When an activity is arguably subject to § 7 or § 8 of the [National Labor Relations] Act, the States as well as the federal courts must defer to the exclusive competence of the National Labor Relations Board....

Id. at 245, 79 S.Ct. at 779. Fraudulently inducing a union to enter into a CBA is “arguably” an unfair labor practice subject to the primary jurisdiction of the NLRB. Rozay’s Transfer v. Local Freight Drivers, Local 208, 850 F.2d 1321, 1325-26 (9th Cir.1988), cert. denied, 490 U.S. 1030, 109 S.Ct. 1768, 104 L.Ed.2d 203 (1989).

Not all unfair labor practices are swept into the NLRB under Garmon, however. Claims brought under Section 301(a) of the LMRA may be heard in federal court even if they allege conduct that is arguably an unfair labor practice. William E. Arnold Co. v. Carpenters Dist. Council of Jacksonville and [774]*774Vicinity, 417 U.S. 12, 15-18, 94 S.Ct. 2069, 2071-73, 40 L.Ed.2d 620 (1974); Smith v. Evening News Ass’n, 371 U.S. 195, 197, 83 S.Ct. 267, 268, 9 L.Ed.2d 246 (1962). Thus, if the Union’s claim is within the scope of Section 301(a), the District Court had jurisdiction to hear it.

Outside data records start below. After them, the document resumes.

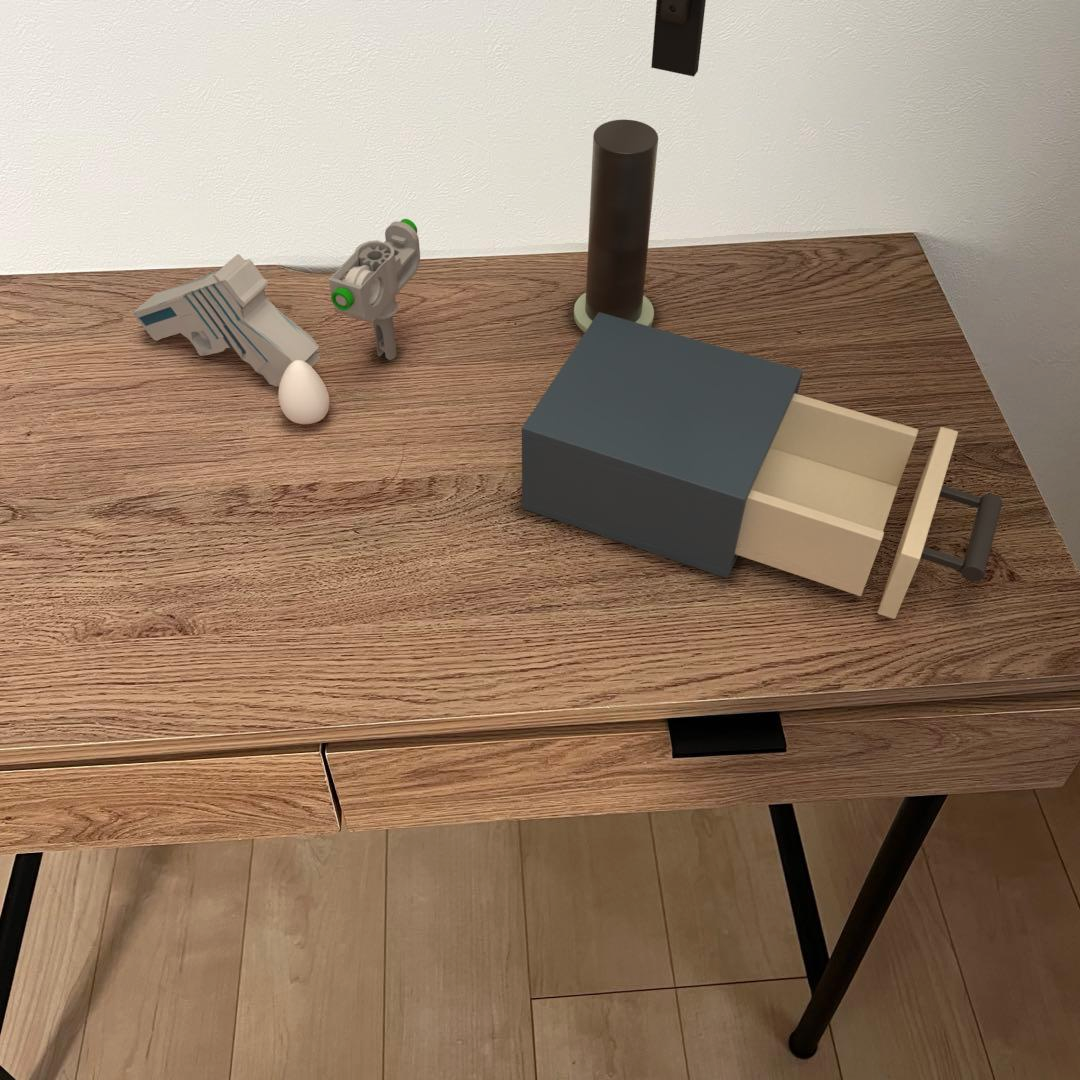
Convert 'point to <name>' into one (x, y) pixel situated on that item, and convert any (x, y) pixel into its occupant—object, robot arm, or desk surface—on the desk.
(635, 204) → the dark brown cylinder
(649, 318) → the coaster
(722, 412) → the cabinet
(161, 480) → the desk surface
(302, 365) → the egg
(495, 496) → the desk surface
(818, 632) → the desk surface
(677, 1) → the robot arm
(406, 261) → the mechanical component
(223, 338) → the toy gun
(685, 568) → the desk surface
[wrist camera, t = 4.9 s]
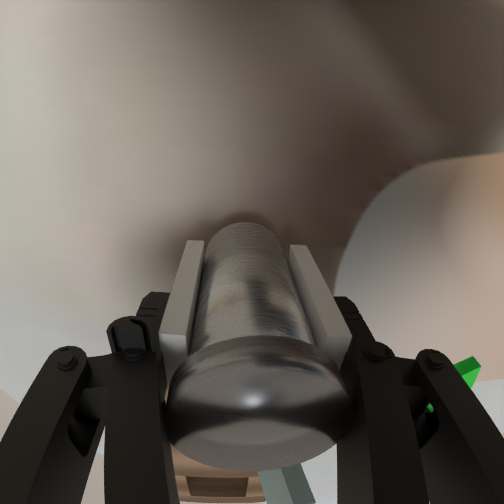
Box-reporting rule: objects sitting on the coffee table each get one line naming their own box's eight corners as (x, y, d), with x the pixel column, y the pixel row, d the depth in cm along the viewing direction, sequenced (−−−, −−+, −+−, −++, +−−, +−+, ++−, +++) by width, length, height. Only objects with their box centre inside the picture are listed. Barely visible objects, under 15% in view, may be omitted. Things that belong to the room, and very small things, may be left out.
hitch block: (145, 309, 21) (125, 368, 15) (286, 314, 22) (303, 373, 16) (175, 458, 30) (172, 500, 24) (259, 459, 31) (264, 501, 25)
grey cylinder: (196, 213, 15) (145, 369, 6) (294, 215, 15) (377, 363, 6) (199, 298, 17) (178, 469, 8) (286, 298, 17) (330, 463, 8)
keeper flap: (256, 392, 16) (295, 506, 10) (273, 389, 17) (316, 500, 10) (249, 445, 19) (276, 534, 12) (263, 443, 19) (292, 531, 13)
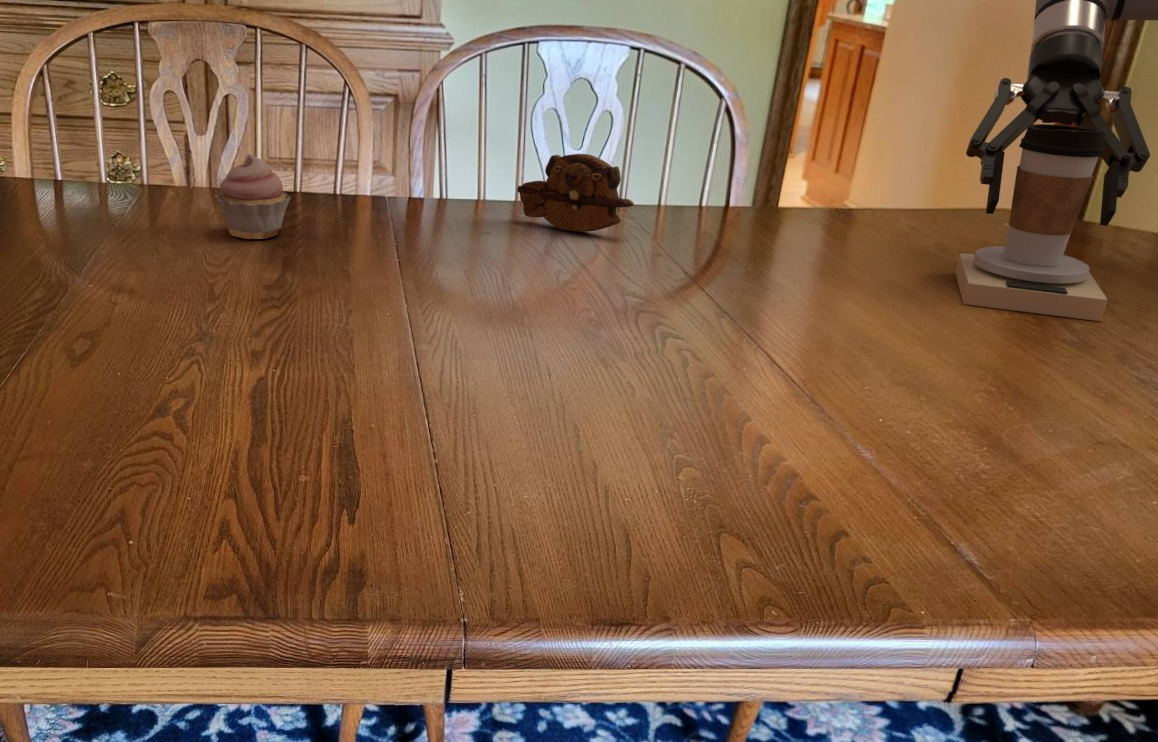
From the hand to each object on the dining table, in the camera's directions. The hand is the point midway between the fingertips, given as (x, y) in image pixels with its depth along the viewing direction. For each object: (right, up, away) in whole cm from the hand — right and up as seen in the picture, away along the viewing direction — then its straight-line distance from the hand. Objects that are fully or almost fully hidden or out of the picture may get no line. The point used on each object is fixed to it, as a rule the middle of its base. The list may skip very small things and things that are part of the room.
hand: (1049, 212), depth 122 cm
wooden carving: (-50, +3, +25) cm, 56 cm away
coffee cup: (+1, -4, +5) cm, 7 cm away
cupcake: (-91, +1, +17) cm, 93 cm away
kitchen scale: (0, -8, +6) cm, 10 cm away
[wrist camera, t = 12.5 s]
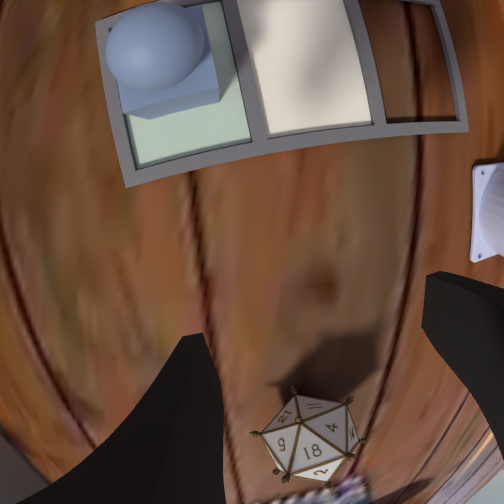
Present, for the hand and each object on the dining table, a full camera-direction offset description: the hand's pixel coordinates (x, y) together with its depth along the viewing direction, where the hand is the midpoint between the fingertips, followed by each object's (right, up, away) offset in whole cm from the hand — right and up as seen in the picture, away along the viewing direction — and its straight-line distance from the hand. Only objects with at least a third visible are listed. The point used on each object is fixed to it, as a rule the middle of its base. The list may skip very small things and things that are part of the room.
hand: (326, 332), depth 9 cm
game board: (+1, +14, +6) cm, 15 cm away
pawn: (-6, +12, +6) cm, 15 cm away
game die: (+2, -11, +16) cm, 19 cm away
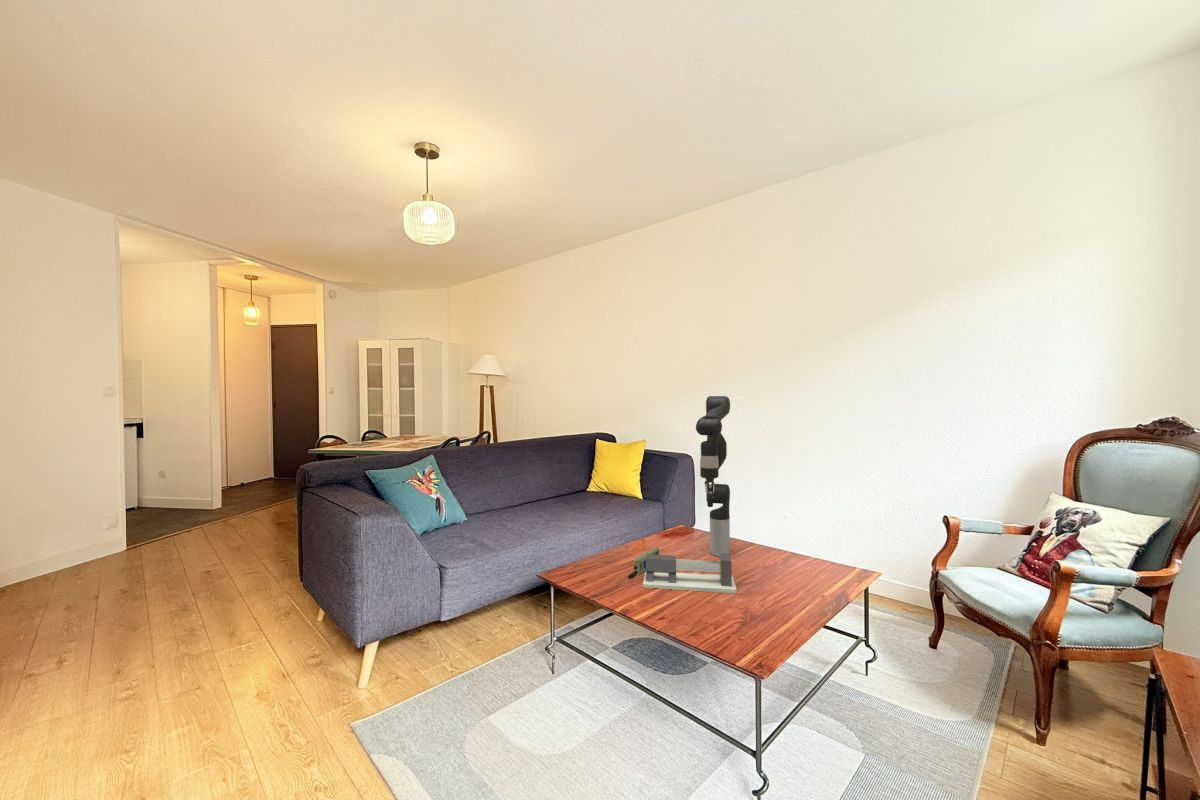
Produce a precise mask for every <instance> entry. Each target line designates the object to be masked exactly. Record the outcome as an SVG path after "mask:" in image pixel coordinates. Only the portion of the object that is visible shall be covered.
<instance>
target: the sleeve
mask: <svg viewBox="0 0 1200 800" xmlns="http://www.w3.org/2000/svg"><path fill="white" fill-rule="evenodd" d="M676 559H677V555H668V554H659V555H653V554H647V556H646V571H645V572H646V581H649V582H653V581H654V575H655V572H656V573H668V583H676V573H677V570H676Z"/></svg>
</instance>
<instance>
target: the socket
mask: <svg viewBox="0 0 1200 800" xmlns="http://www.w3.org/2000/svg"><path fill="white" fill-rule="evenodd" d="M719 561H720V563H721V573H719V575H720V582H721V586H732V576H733V575H732V571H733V570H732V569H733V568H732V566H733V565H732V557H731V553H730V554H721V553H720V556H719Z"/></svg>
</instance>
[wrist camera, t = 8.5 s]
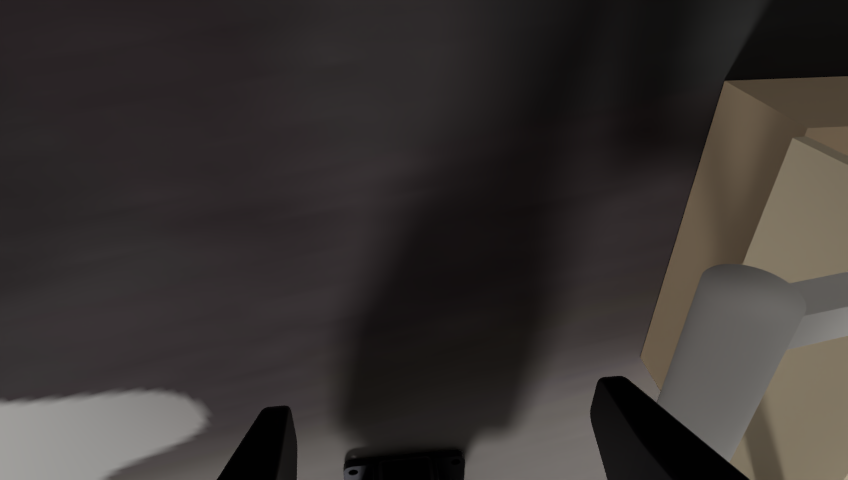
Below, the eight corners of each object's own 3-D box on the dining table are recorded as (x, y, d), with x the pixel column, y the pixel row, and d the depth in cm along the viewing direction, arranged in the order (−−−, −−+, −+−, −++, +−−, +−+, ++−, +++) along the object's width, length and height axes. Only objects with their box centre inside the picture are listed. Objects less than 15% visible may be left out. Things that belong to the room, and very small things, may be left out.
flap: (794, 567, 19) (617, 627, 18) (685, 429, 24) (537, 467, 23) (1033, 244, 12) (760, 300, 10) (806, 136, 17) (596, 163, 15)
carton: (860, 338, 29) (943, 414, 25) (640, 357, 28) (689, 440, 24) (1021, 69, 21) (1178, 117, 17) (724, 80, 20) (819, 135, 16)
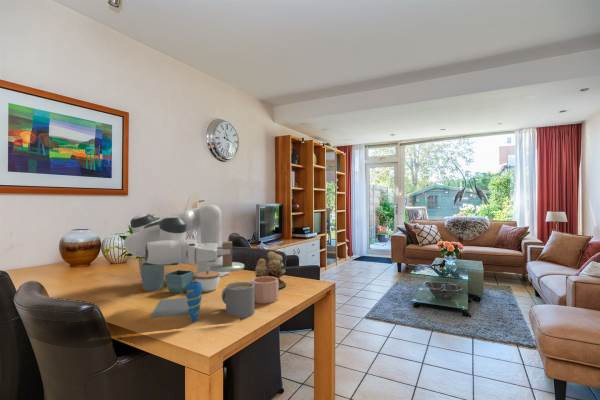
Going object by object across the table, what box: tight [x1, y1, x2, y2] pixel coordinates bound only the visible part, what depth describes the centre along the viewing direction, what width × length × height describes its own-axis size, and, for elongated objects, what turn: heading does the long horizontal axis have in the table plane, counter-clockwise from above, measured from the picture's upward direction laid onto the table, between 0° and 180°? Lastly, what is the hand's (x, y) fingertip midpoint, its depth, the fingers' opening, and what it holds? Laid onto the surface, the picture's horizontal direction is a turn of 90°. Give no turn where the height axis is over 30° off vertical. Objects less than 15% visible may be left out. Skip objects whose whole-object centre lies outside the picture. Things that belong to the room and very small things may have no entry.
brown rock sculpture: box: [254, 251, 287, 291], centre depth 141 cm, size 18×12×17 cm, turn 137°
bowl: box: [250, 276, 280, 305], centre depth 124 cm, size 11×11×8 cm
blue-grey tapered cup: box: [139, 261, 165, 292], centre depth 142 cm, size 10×10×12 cm
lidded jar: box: [194, 270, 221, 293], centre depth 136 cm, size 11×11×9 cm
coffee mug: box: [221, 281, 255, 319], centre depth 110 cm, size 13×10×10 cm
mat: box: [149, 295, 203, 319], centre depth 115 cm, size 20×16×1 cm
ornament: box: [185, 278, 203, 323], centre depth 100 cm, size 5×5×15 cm
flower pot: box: [164, 269, 195, 294], centre depth 134 cm, size 9×9×9 cm
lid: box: [210, 240, 245, 273], centre depth 117 cm, size 13×13×10 cm
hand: (229, 250), depth 117 cm, fingers closed on lid, 3 cm apart
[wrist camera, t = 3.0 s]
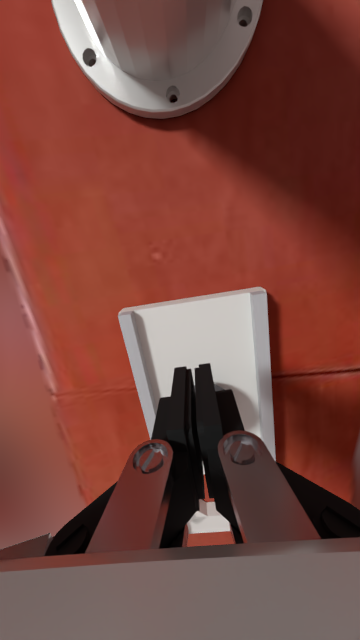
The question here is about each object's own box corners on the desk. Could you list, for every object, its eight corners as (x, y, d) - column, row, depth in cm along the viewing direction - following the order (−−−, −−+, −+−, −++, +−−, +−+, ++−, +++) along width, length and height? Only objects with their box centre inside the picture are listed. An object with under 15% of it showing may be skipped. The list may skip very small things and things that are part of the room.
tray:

In Rozay’s, an employer brought suit against Teamster’s Local 208 alleging that it had been induced by Local 208’s fraud to execute a CBA. The employer sought rescission and indemnification for its losses.2 850 F.2d at 1323. Its complaint alleged jurisdiction under Section 301(a) of the LMRA. We rejected the contention that the NLRB had exclusive jurisdiction over the dispute. Id. at 1326. We acknowledged that Local 208’s conduct was arguably an unfair labor practice, but stated that Section 301(a) of the LMRA “carves out a broad exception to the NLRB’s primary jurisdiction for claims arising out of collective bargaining agreements, whether or not such claims would also be an unfair labor practice....” Id.